Naypyidaw – Der Vorhang hebt sich, doch das Stück ist eine Farce. Zum ersten Mal seit fünf Jahren sind in Myanmars monumentaler Hauptstadt wieder Abgeordnete zusammengekommen. Doch wer in den prunkvollen Hallen eine Rückkehr zur Demokratie erwartet hatte, wurde am Montagmorgen bitter enttäuscht. Hinter der Fassade der parlamentarischen Normalität verbirgt sich nichts weiter als eine sorgfältig inszenierte Machtdemonstration der Militärjunta.

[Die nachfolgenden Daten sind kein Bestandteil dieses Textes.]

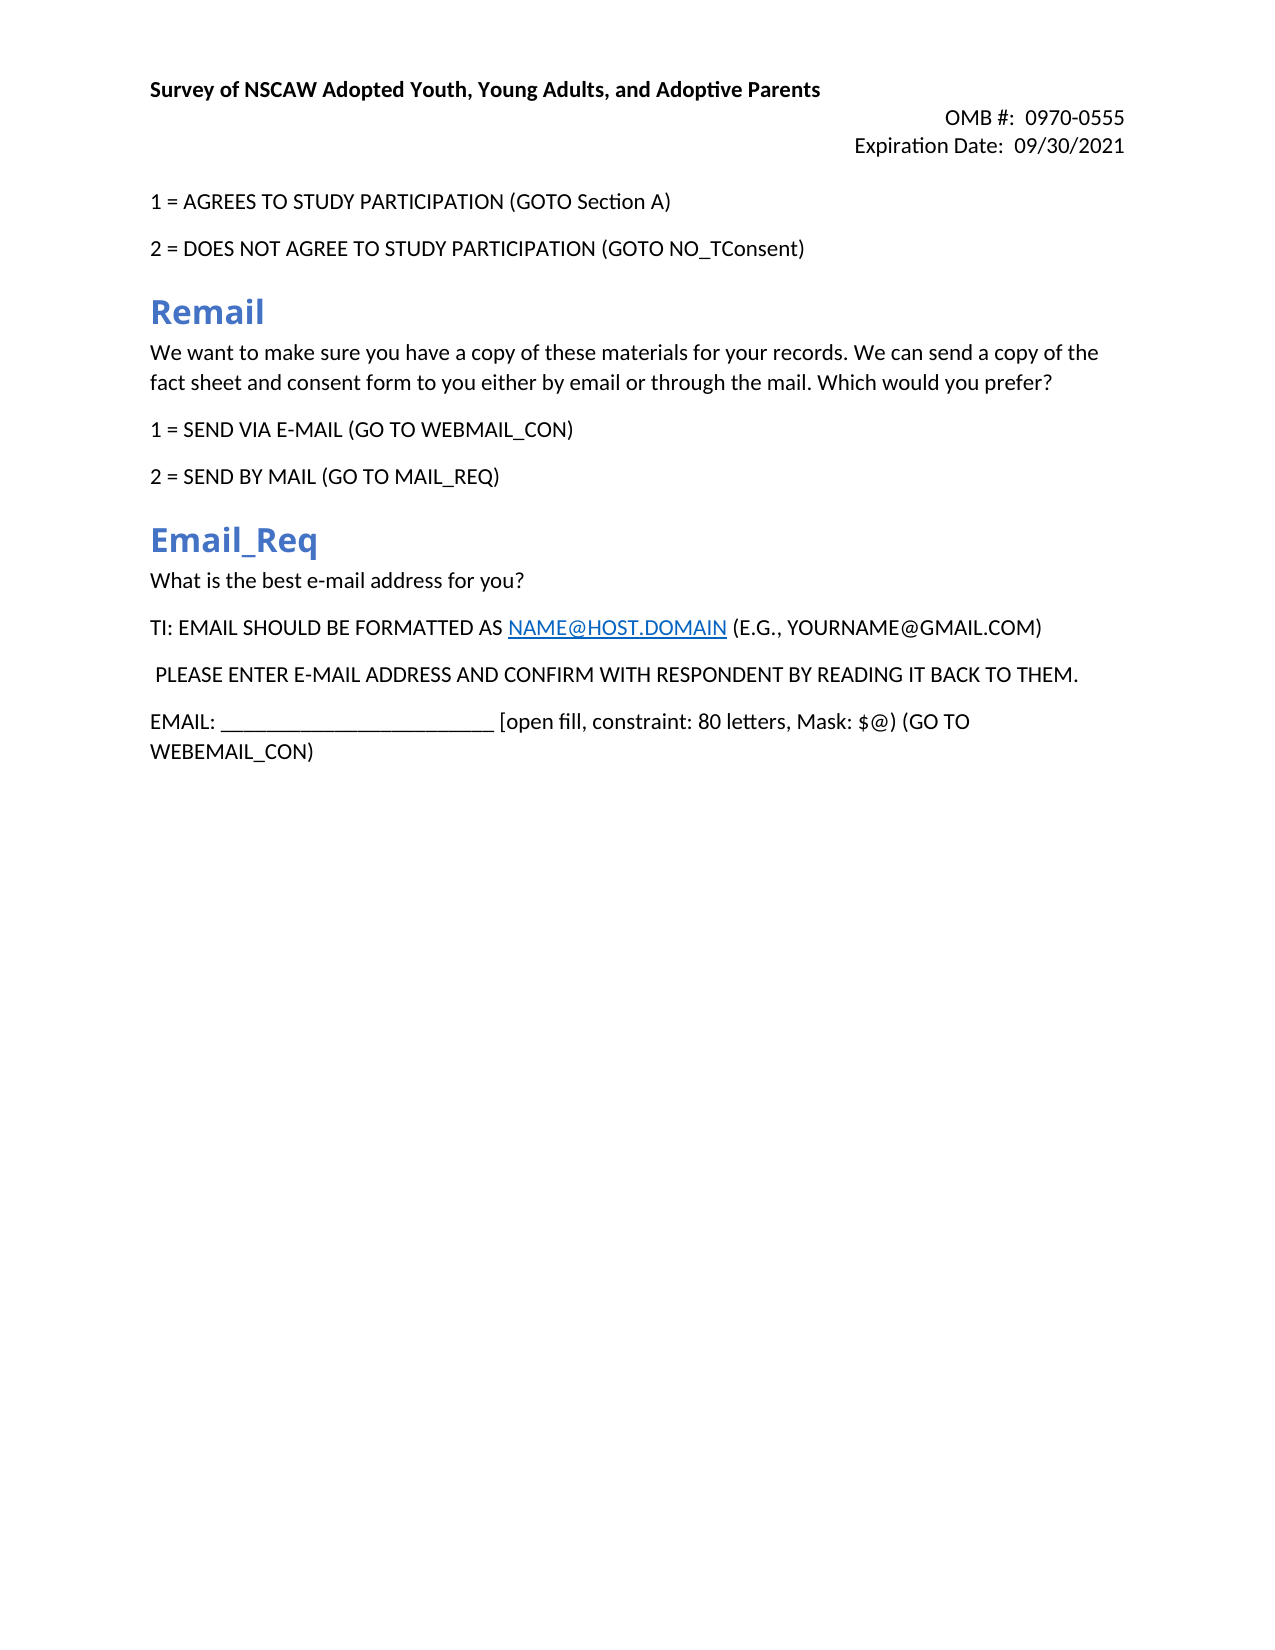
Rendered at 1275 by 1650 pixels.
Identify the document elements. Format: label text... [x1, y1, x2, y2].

text 1 = SEND VIA E-MAIL (GO TO WEBMAIL_CON) [150, 415, 1125, 443]
text EMAIL: ________________________ [open fill, constraint: 80 letters, Mask: $@) (GO TO WEBEMAIL_CON) [150, 707, 1125, 765]
text We want to make sure you have a copy of these materials for your records. We can send a copy of the fact sheet and consent form to you either by email or through the mail. Which would you prefer? [150, 338, 1125, 396]
text 1 = AGREES TO STUDY PARTICIPATION (GOTO Section A) [150, 187, 1125, 215]
text 2 = SEND BY MAIL (GO TO MAIL_REQ) [150, 462, 1125, 490]
text What is the best e-mail address for you? [150, 566, 1125, 594]
text TI: EMAIL SHOULD BE FORMATTED AS NAME@HOST.DOMAIN (E.G., YOURNAME@GMAIL.COM) [150, 613, 1125, 641]
subtitle Remail [150, 289, 1125, 334]
text PLEASE ENTER E-MAIL ADDRESS AND CONFIRM WITH RESPONDENT BY READING IT BACK TO THEM. [150, 660, 1125, 688]
subtitle Email_Req [150, 517, 1125, 563]
text 2 = DOES NOT AGREE TO STUDY PARTICIPATION (GOTO NO_TConsent) [150, 234, 1125, 262]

Die Geister der Vergangenheit

Es ist ein bizarrer Kontrast zur Realität draußen im Land. Während in den Provinzen ein blutiger Bürgerkrieg tobt und die Bevölkerung unter Luftangriffen leidet, schwelgen die Generäle in Naypyidaw in politischer Symbolik. Seit dem Putsch vom 1. Februar 2021, bei dem die gewählte Regierung von Aung San Suu Kyi gestürzt wurde, regiert das Militär mit eiserner Faust.

Die Friedensnobelpreisträgerin, inzwischen 80 Jahre alt, verschwindet hinter Gefängnismauern, während jene, die sie stürzten, nun den Anschein von Legalität suchen. Experten sind sich einig: Diese Sitzung ist kein Neuanfang, sondern der verzweifelte Versuch einer diskreditierten Führung, sich nach Jahren der direkten Diktatur ein ziviles Deckmäntelchen umzuhängen.

Ein Parlament ohne Opposition

Das Wahlergebnis, auf dem diese neue Volksvertretung fußt, ist bereits vor der ersten Sitzung verhallt. Die Abstimmungen Ende 2025 und Anfang 2026 fanden in einem Klima der Angst statt.

  • Ausschlussverfahren: Parteien aus dem Umfeld der gestürzten NLD durften gar nicht erst antreten.

  • Sperrminorität: Die Verfassung garantiert dem Militär ohnehin 25 Prozent der Sitze – ohne dass dafür eine einzige Stimme abgegeben werden müsste.

  • Dominanz der Generäle: Den Rest erledigt die militärnahe USDP, die nun fast schaltfrei im Unterhaus regiert.

In weiten Teilen des Landes konnte aufgrund der heftigen Kämpfe zwischen der Regierungsarmee und ethnischen Widerstandsgruppen überhaupt nicht gewählt werden. Für Menschenrechtler ist das Gremium daher nichts weiter als ein „Club der Getreuen“.

Internationale Kälte trotz Charmeoffensive

Die Reaktion der Weltgemeinschaft fällt vernichtend aus. Während die Junta hofft, durch die Einberufung des Oberhauses am Mittwoch die internationale Kritik zu dämpfen, bleibt der südostasiatische Staatenbund ASEAN unter philippinischem Vorsitz hart: Das Wahlergebnis wird nicht anerkannt.

„Ein verzweifelter Versuch, nach fast fünf Jahren brutaler Repression internationale Legitimität zu erlangen“, kommentierte Human Rights Watch die Lage trocken.

Für die Menschen in Myanmar ändert sich durch die feierlichen Sitzungen in der Hauptstadt wenig. Für sie bleibt der Alltag geprägt von Gewalt, Flucht und der Hoffnung, dass das Schweigen der Waffen irgendwann mehr wert ist als das rituelle Klopfen von Parlamentshämmern in einer Geisterstadt.